No findings of significance were identified.

1R11 Licensed Operator Requalification

a. Inspection Scope

The inspectors observed licensed operator simulator training on August 14, 2007. The scenario involved failure of the integrated control system, two dropped control rods, and a main steam line break inside the reactor building with automatic actuation of Engineered Safeguards Channels 1, 2, 3, 4, 5, and 6. Procedures utilized included alarm response guides, Abnormal Procedure (AP) - 28, Integrated Control Instrument Failure; AP-15, Dropped Control Rods; and Emergency Procedure (EP) - 01, Emergency Operating Procedure. The inspectors observed crew performance and shift supervisor oversight in terms of: communications; ability to take timely and proper actions; prioritizing, interpreting, and verifying alarms; correct use and implementation of procedures, including the alarm response procedures; timely control board operation and manipulation, including high-risk operator actions; and the ability to identify and implement appropriate TS actions and properly classify the simulated event.

b. Findings

No findings of significance were identified.

▸ **TASKS TO CARRY OUT**:
A) According to the inspection report excerpt, on what date did the inspectors observe licensed operator simulator training?
B) Extend the inspection report excerpt with new text that picks up after its final sentence.
The records that come next are separate material, unconnected to the inspection report excerpt.

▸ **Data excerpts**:
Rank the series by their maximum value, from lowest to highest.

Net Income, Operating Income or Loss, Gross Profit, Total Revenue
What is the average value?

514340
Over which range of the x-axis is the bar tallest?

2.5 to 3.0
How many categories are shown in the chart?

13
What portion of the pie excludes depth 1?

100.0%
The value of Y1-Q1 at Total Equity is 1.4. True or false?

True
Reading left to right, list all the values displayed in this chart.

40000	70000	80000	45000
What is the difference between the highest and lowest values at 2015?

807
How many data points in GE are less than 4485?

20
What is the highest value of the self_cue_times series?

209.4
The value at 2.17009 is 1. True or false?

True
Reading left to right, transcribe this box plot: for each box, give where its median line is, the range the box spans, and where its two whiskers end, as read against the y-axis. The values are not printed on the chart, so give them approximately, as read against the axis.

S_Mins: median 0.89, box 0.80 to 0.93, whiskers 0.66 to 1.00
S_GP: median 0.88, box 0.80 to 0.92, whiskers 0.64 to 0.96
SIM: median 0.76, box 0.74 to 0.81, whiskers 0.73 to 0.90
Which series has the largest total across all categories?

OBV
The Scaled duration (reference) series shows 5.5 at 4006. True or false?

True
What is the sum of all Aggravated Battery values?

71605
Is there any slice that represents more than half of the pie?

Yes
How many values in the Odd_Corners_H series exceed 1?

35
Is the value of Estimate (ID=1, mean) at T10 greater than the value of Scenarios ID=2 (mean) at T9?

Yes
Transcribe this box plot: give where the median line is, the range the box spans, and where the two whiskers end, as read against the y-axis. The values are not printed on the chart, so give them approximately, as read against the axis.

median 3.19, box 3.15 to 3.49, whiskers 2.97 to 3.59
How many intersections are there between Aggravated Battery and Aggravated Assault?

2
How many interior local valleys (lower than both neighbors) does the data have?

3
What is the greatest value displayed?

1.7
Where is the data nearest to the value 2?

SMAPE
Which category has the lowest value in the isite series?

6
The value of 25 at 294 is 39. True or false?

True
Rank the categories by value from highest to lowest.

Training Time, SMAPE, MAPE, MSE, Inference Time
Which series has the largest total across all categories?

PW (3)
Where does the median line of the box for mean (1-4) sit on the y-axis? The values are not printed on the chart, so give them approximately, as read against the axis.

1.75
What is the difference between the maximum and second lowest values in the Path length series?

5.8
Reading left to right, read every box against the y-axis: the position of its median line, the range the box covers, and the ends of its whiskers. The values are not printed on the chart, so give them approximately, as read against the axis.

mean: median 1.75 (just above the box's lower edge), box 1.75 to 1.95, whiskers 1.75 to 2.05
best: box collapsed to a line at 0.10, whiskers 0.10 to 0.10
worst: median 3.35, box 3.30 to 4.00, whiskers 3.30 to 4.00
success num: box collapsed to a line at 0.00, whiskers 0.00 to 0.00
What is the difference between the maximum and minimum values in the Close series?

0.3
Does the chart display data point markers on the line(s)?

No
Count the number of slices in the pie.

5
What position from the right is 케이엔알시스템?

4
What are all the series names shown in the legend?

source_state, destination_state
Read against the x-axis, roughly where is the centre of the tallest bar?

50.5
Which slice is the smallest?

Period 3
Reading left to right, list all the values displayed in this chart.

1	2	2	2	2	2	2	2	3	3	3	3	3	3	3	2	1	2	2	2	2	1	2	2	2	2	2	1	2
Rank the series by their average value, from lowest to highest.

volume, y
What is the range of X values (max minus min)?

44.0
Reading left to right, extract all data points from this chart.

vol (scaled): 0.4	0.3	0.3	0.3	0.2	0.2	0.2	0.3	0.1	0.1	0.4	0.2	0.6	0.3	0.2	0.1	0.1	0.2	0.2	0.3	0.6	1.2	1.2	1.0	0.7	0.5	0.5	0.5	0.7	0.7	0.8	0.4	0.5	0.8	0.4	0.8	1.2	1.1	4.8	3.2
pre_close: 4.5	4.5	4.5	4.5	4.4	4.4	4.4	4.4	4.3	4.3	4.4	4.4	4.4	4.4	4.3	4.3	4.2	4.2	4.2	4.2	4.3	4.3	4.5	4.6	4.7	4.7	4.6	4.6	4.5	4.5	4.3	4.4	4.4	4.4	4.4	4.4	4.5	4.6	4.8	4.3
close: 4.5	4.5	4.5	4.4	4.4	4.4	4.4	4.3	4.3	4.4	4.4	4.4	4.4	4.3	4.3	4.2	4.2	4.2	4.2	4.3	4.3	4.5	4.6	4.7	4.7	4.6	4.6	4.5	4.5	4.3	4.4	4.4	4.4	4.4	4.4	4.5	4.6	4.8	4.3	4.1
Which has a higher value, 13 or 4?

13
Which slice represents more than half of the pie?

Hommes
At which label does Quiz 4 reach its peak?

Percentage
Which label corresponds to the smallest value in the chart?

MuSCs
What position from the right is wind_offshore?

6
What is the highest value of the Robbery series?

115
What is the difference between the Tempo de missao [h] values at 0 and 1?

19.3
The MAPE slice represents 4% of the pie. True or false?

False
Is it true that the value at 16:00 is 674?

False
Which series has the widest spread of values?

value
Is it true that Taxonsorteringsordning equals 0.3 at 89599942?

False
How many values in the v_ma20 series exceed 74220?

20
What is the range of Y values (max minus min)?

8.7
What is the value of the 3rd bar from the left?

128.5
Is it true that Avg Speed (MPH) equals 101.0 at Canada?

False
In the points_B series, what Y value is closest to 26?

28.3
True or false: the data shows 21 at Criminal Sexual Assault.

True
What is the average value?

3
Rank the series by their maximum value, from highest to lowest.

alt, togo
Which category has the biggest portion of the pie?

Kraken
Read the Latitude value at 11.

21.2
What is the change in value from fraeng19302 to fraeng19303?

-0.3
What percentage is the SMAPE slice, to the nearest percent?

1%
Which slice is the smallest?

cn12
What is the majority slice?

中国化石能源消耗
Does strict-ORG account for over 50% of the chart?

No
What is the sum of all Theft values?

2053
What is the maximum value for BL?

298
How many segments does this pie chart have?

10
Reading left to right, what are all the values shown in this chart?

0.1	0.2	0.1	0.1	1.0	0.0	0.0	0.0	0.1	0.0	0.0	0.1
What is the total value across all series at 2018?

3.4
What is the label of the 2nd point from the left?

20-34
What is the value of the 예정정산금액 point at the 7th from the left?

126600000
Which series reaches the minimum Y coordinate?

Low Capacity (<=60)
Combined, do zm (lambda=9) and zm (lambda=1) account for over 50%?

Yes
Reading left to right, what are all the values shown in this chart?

▸ **OUTPUTS BY TASK**:
A) August 14, 2007.

B)
1R12 Maintenance Effectiveness

a. Inspection Scope

The inspectors reviewed the licensees effectiveness in performing routine maintenance activities. This review included an assessment of the licensees practices pertaining to the identification, scoping, and handling of degraded equipment conditions, as well as common cause failure evaluations. For each item selected, the inspectors performed a detailed review of the problem history and surrounding circumstances, evaluated the extent of condition reviews as required, and reviewed the generic implications of the equipment and/or work practice problem. For those systems, structures, and components (SSCs) scoped in the maintenance rule, the inspectors verified that reliability and unavailability were properly monitored and that 10 CFR 50.65 (a)(1) and (a)(2) classifications were justified in light of the reviewed degraded equipment condition. The inspectors reviewed the following items:

  • Problem Investigation Process report (PIP) O-07-3553, SSF ASW Pump Test was stopped due to high vibration
  • PIP O-07-0490, Unit 3 TDEFW pump vibration in the alert range

b. Findings

No findings of significance were identified.

1R13 Maintenance Risk Assessment and Emergent Work Evaluations

a. Inspection Scope

For the eight selected SSCs and activities listed below, the inspectors evaluated the following attributes:

(1) the effectiveness of the risk assessments performed before maintenance activities were conducted;
(2) the management of risk;
(3) that, upon identification of an unforeseen situation, necessary steps were taken to plan and control the resulting emergent work activities; and
(4) that maintenance risk assessments and emergent work problems were adequately identified and resolved.
  • Work Order (WO) 01740337, Keowee Hydro-electric Unit (KHU) Fire Protection Valve Testing
  • PIP O-07-4674, 2A HPI pump failure
  • PIP O-07-4858, SSF Heating, Ventilation and Cooling (HVAC) Compressor #2 in lead mode but discovered off
  • OD 500667, SSF Cable Trench Modification
  • PIP O-07-3654, Operability Test of 4160 V breakers with the SSF OOS
  • PIP O-07-3696, Unit 2 TDEFW Pump Governor Valve Test with the SSF OOS and with the TDEFW Pump in a protected train status

b. Findings

No findings of significance were identified.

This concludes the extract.